Lula segue também no radar de seus oponentes. Jair Bolsonaro (PSL) comparou Lula  aos líderes das facções criminosas PCC e Comando Vermelho por comandar o PT de dentro da prisão. Ele também disse que, se eleito, vai adotar uma grande pacote de medidas para estimular a economia moldes do que fez o presidente norte-americano, Donald Trump. “Vamos reduzir a carga tributária... Pela primeira vez vamos ter um presidente da República que vai ter um pacotão que todos vão aplaudir, semelhante um pouquinho ao do Trump nos Estados Unidos”, disse em visita ao mercado popular de Madureira, no Rio de Janeiro.

Enquanto Bolsonaro mira Lula, o STF está de olho no candidato do PSL. A Primeira Turma do STF deve decidir nesta terça-feira se recebe ou não denúncia contra Bolsonaro pelo crime de racismo, o que pode torná-lo réu pela terceira vez. Os ministros acreditam que a aceitação da denúncia, que geraria a discussão sobre a possibilidade de ele seguir candidato, pode acirrar ânimos e elevar a temperatura eleitoral, segundo destacou a Folha. 

Fora da corrida para as eleições, hoje é o último dia para que o presidente Michel Temer sancione as medidas provisórias aprovadas no Congresso sobre a greve dos caminhoneiros. 

4. Ciro Gomes no Jornal Nacional

Em sabatina no Jornal Nacional, da Rede Globo, Ciro Gomes (PDT), defendeu-se sobre as suas declarações de que colocaria o "Ministério Público na caixinha" e que receberia o juiz federal Sérgio Moro a bala caso tentasse prendê-lo. O convidado desta terça-feira é Bolsonaro. Confira os principais pontos da fala dele clicando aqui. 

Vale ressaltar que o Jornal Nacional da Globo entrevista Bolsonaro nesta terça, Geraldo Alckmin (PSDB) na quarta- feira (29) e Marina Silva (Rede) na quinta-feira (30). 

5. Noticiário corporativo

A Suzano informou a contratação de R$ 786 milhões em notas de crédito de exportação e Crédito Produtor Rural com o Banco Safra, em meio à aquisição da Fibria. Em comunicado enviado à CVM (Comissão de Valores Mobiliários), a empresa informou que os recursos da captação serão usados para financiar suas exportações e atividades de custeio. A emissão tem prazo de oito anos.

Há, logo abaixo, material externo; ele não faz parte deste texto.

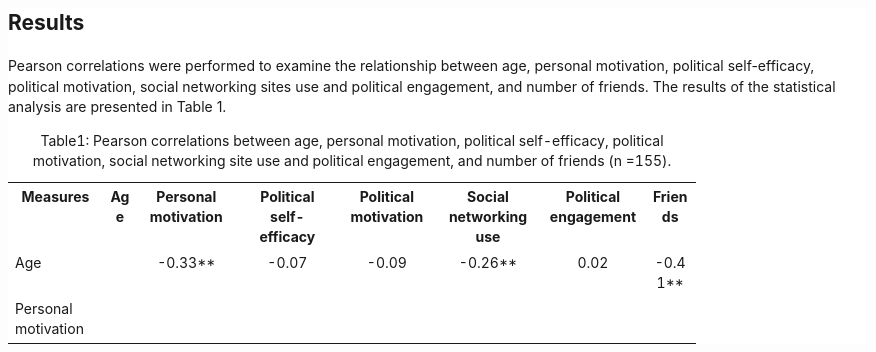 ## Results

Pearson correlations were performed to examine the relationship between age, personal motivation, political self-efficacy, political motivation, social networking sites use and political engagement, and number of friends. The results of the statistical analysis are presented in Table 1.

<table class="center" style="width:80%"><caption>  
Table1: Pearson correlations between age, personal motivation, political self-efficacy, political motivation, social networking site use and political engagement, and number of friends (n =155).</caption>

<tbody>

<tr>

<th>Measures</th>

<th>Age</th>

<th>Personal  
motivation</th>

<th>Political  
self-efficacy</th>

<th>Political  
motivation</th>

<th>Social  
networking use</th>

<th>Political  
engagement</th>

<th>Friends</th>

</tr>

<tr>

<td>Age</td>

<td></td>

<td style="text-align:center">-0.33**</td>

<td style="text-align:center">-0.07</td>

<td style="text-align:center">-0.09</td>

<td style="text-align:center">-0.26**</td>

<td style="text-align:center">0.02</td>

<td style="text-align:center">-0.41**</td>

</tr>

<tr>

<td>Personal motivation</td>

O conselho de administração da Natura aprovou a emissão de R$ 1 bilhão em debêntures em sua 9ª emissão, com recursos a serem usados para refinanciamento de dívidas da companhia de cosméticos. A emissão será realizada em três séries, com data de 21 de setembro e vencimentos entre dois e quatro anos. A BR Properties teve perspectiva rebaixada a negativa pela S&P.

A Marfrig comunicou, em fato relevante, que foi aprovado um aditivo ao acordo de acionistas que estabelece uma política financeira para redução do nível de alavancagem da companhia, que pode levar a restrições à remuneração de acionistas e à aquisição de participações acionárias em caso de descumprimento. O terceiro aditivo do acordo de acionistas, assinado pela MMS Participações e o BNDES Participações, limita o nível de alavancagem medido pela dívida líquida/Ebitda consolidado ajustado a 2,5 vezes em 31 de dezembro de 2018 e a 3,5 vezes nos trimestres seguintes.

ANP (Agência Nacional do Petróleo, Gás Natural e Biocombustíveis) divulgou a metodologia de cálculo do preço de referência do óleo diesel. Entre os principais aperfeiçoamentos realizados na proposta após consulta e audiência públicas estão inclusão de custos de movimentação e armazenagem nos portos e consideração de custos de logística interna de entrega.